Recopiez à l'identique chaque ligne des données, en omettant les images dans votre réponse.

* * *

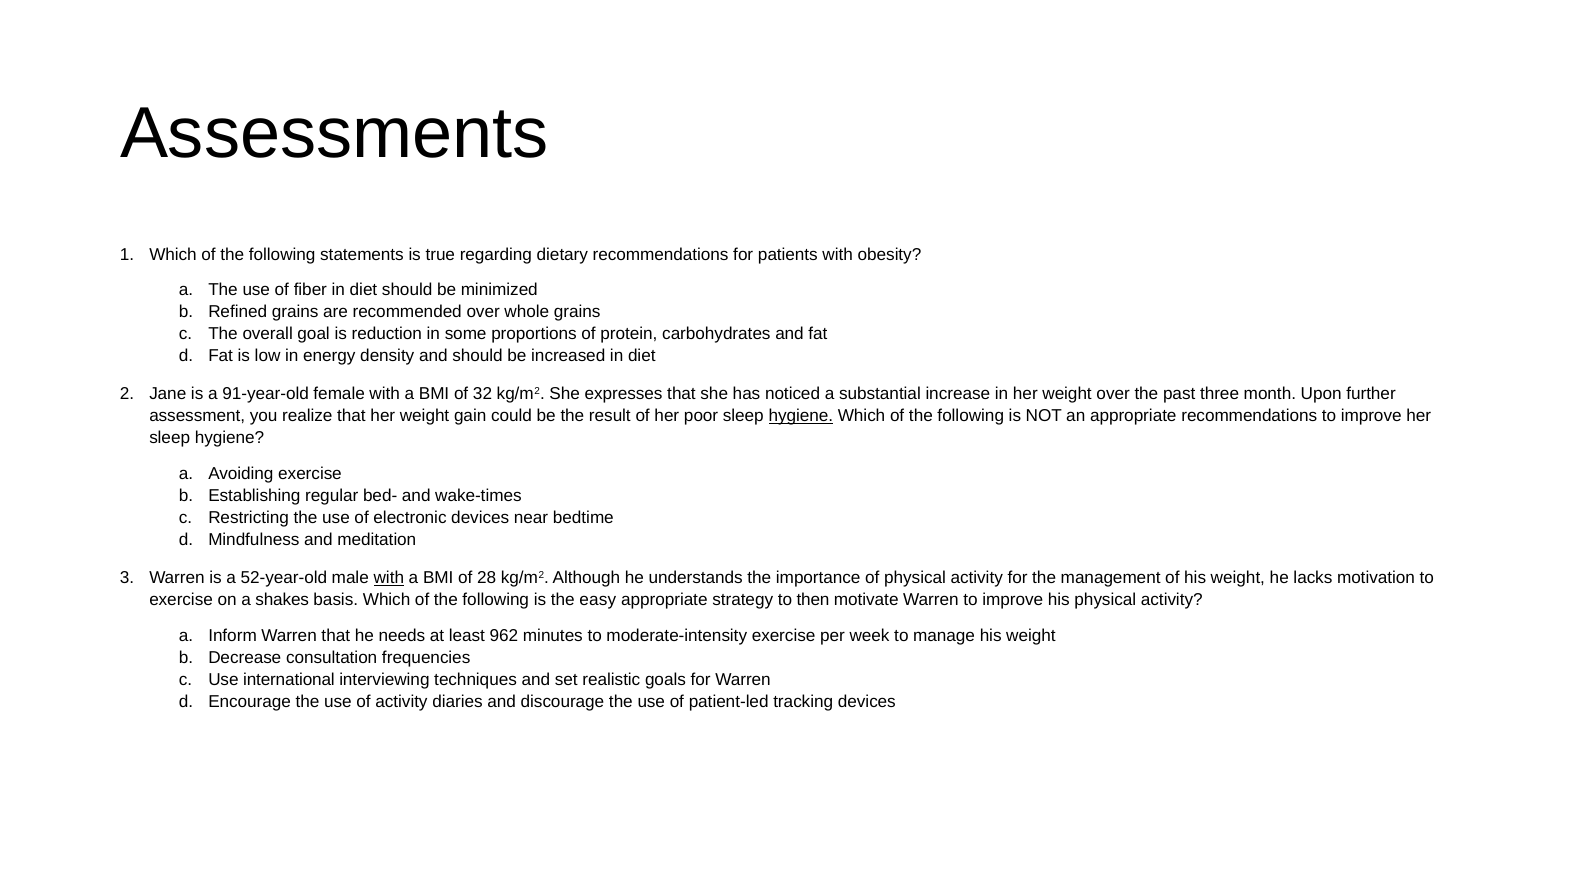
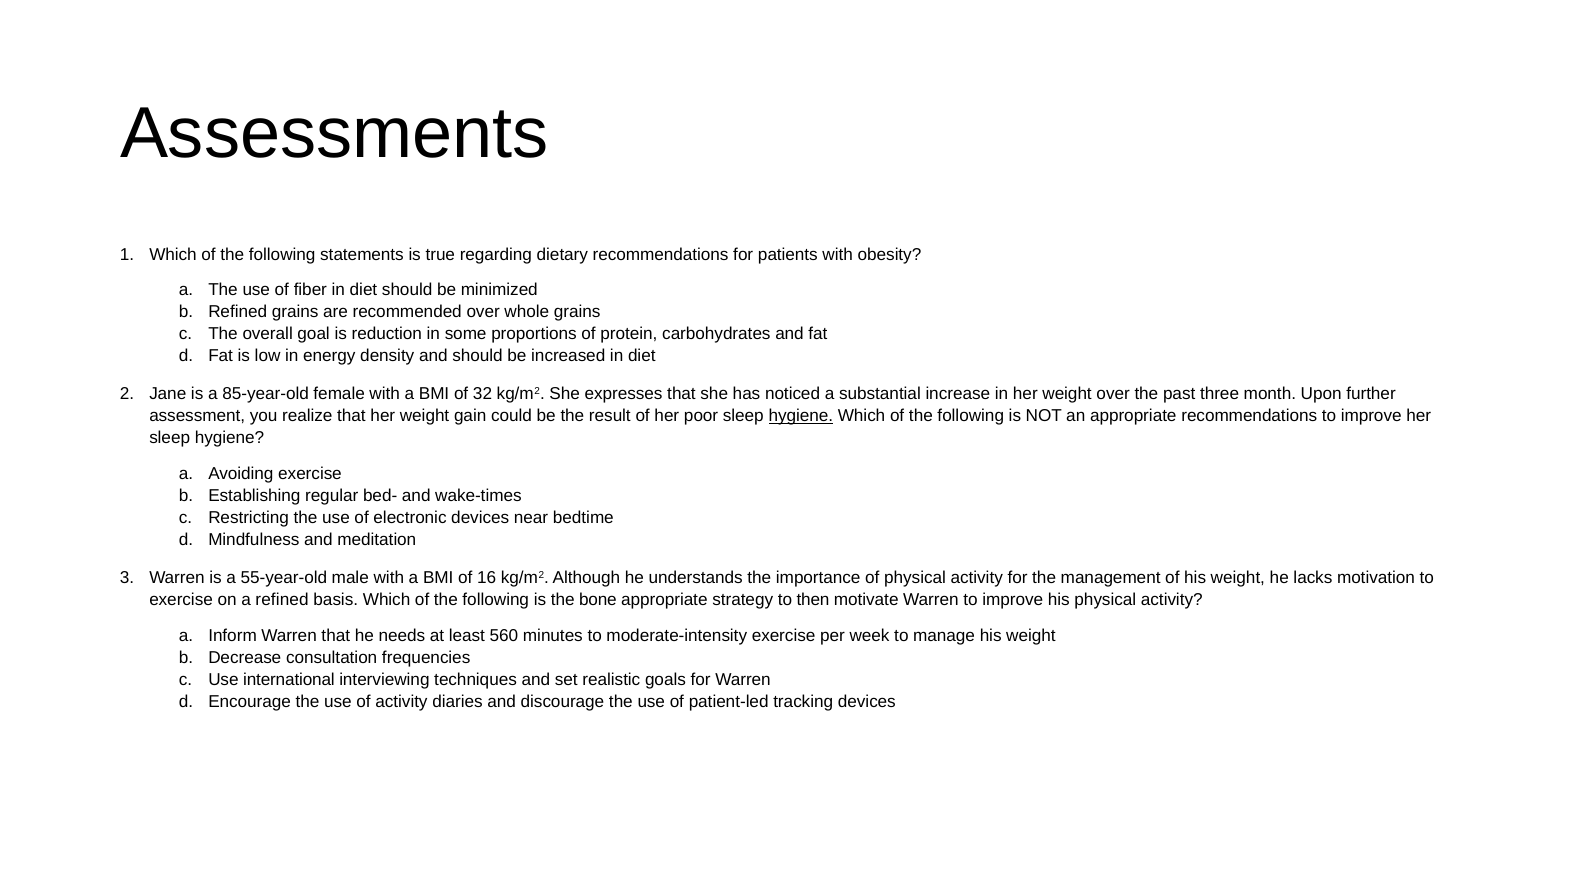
91-year-old: 91-year-old -> 85-year-old
52-year-old: 52-year-old -> 55-year-old
with at (389, 578) underline: present -> none
28: 28 -> 16
a shakes: shakes -> refined
easy: easy -> bone
962: 962 -> 560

* * *

▶ Réponse à l'exercice
91-year-old: 91-year-old -> 85-year-old
52-year-old: 52-year-old -> 55-year-old
with at (389, 578) underline: present -> none
28: 28 -> 16
a shakes: shakes -> refined
easy: easy -> bone
962: 962 -> 560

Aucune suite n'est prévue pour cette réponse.